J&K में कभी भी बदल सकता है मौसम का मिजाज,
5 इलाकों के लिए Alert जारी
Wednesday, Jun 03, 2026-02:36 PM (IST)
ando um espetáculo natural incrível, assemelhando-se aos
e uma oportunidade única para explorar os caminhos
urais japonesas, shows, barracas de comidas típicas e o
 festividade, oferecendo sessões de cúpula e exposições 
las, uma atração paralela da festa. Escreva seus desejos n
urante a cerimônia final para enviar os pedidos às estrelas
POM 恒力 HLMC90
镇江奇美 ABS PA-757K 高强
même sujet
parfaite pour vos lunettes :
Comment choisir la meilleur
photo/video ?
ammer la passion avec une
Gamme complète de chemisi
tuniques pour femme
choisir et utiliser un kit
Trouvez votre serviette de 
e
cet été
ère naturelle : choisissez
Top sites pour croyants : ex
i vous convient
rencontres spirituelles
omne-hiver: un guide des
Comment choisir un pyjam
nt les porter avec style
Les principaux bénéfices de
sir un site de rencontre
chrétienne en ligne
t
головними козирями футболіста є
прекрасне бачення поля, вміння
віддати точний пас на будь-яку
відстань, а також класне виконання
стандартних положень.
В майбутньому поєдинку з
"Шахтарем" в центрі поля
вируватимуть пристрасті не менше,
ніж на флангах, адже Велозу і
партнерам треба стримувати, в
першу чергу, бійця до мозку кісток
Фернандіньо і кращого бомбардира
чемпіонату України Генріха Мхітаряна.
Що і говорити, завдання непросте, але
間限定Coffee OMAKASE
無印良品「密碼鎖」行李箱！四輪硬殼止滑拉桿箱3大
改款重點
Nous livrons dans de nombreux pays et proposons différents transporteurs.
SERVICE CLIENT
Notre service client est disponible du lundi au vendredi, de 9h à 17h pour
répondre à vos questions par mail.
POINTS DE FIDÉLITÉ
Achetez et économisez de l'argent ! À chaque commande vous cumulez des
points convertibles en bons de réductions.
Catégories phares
--------------------
- _What needs to be done_: Scan the lines above for the word "choisir" and copy every one where it occurs.

- _Answer_:
Comment choisir la meilleur
choisir et utiliser un kit
Comment choisir un pyjam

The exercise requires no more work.